Jim’s mother died giving birth to him – the youngest of twelve children – and the family was orphaned three months later when John Burrowes also died. Raised by an aunt and uncle, Jim served his carpentry apprenticeship in Clara, Co. Offaly.
Inspired by John Redmond, Jim enlisted in 1914 and was posted to the Royal Engineers. His friend, Brock, also joined up and received a commission with the Royal Dublin Fusiliers.
In 1915, Jim was sent to the Dardanelles and survived the trenches at Sulva Bay, Cape Helles and Lala Baba. Contrary to official accounts of the withdrawal in January 1916, Jim commented that they were shelled as they left and were ‘lucky to get away.’
Having served in Egypt and Mesopotamia (now Iraq), Jim was demobbed in 1919 and emigrated to America where he met and married an Irish woman. Ill-health forced the family to return to Ireland and Jim started a dance-hall business. He died of a heart condition aged 51.
Three of Jim’s elder brothers were also in the army, though Jim was the only one to survive the war. George, the eldest, was a Sergeant with the 1st Battalion, Lincolnshire Regiment. A veteran of the Boer War, George was wounded at Bailleul, near Ypres and died in 1915, aged 37.

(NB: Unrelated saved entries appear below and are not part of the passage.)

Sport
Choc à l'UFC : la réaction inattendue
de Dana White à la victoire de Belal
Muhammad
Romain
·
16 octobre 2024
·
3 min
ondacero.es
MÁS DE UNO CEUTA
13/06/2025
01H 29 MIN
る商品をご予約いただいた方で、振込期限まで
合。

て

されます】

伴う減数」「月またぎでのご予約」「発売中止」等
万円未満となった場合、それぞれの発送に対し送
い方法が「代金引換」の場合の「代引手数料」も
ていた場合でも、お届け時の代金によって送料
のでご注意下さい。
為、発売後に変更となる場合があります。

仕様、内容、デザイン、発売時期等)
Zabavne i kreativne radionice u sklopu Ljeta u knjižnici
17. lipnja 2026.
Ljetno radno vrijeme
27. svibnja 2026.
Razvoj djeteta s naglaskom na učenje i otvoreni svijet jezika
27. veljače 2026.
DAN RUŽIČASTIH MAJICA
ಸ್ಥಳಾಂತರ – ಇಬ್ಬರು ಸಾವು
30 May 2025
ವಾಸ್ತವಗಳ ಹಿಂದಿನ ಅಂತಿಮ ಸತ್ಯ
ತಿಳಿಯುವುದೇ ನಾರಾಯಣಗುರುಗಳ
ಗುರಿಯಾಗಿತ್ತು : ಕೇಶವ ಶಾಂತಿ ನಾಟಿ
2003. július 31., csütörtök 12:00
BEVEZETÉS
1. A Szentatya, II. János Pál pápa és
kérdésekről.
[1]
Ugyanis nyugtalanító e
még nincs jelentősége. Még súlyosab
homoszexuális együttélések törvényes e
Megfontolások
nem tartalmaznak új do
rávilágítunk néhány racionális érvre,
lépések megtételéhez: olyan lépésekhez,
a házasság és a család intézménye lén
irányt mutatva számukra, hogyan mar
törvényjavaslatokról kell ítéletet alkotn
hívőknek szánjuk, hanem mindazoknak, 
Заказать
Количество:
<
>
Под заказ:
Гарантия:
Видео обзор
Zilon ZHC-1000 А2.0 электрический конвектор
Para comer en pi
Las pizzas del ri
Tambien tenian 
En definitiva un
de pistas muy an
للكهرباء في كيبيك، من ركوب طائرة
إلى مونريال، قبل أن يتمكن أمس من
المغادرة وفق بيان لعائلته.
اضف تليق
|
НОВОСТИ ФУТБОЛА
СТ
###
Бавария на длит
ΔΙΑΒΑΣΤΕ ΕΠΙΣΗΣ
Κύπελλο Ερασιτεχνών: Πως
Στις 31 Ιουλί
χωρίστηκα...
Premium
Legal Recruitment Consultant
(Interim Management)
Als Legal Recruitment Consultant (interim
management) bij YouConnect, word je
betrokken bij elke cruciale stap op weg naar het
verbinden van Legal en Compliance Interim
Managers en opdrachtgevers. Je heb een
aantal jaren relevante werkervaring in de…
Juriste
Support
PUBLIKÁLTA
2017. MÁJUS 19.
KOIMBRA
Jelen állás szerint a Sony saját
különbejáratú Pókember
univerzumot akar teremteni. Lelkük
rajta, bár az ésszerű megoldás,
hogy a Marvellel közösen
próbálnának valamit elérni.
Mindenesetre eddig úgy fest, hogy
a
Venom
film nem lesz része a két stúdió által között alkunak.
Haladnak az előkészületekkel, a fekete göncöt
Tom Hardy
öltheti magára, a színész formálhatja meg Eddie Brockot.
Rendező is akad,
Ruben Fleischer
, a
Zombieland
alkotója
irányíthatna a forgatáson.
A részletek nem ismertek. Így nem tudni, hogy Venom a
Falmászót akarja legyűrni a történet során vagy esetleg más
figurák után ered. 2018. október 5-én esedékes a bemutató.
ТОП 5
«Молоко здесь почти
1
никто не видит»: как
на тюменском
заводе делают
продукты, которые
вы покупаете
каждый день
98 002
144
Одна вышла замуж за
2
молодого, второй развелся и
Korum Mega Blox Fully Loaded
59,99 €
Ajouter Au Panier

Corporal Frank Burrowes of the 2nd Battalion, the Connaught Rangers was killed near Mons in the early weeks of the war in 1914, aged 31.
Luke Burrowes was a Gunner with the Royal Garrison Artillery. He was killed near Ypres in 1917, aged 29.
Jim’s friend, Brock, a Dub, did survive the war and settled in South Africa. He died flying with the South African Air Force.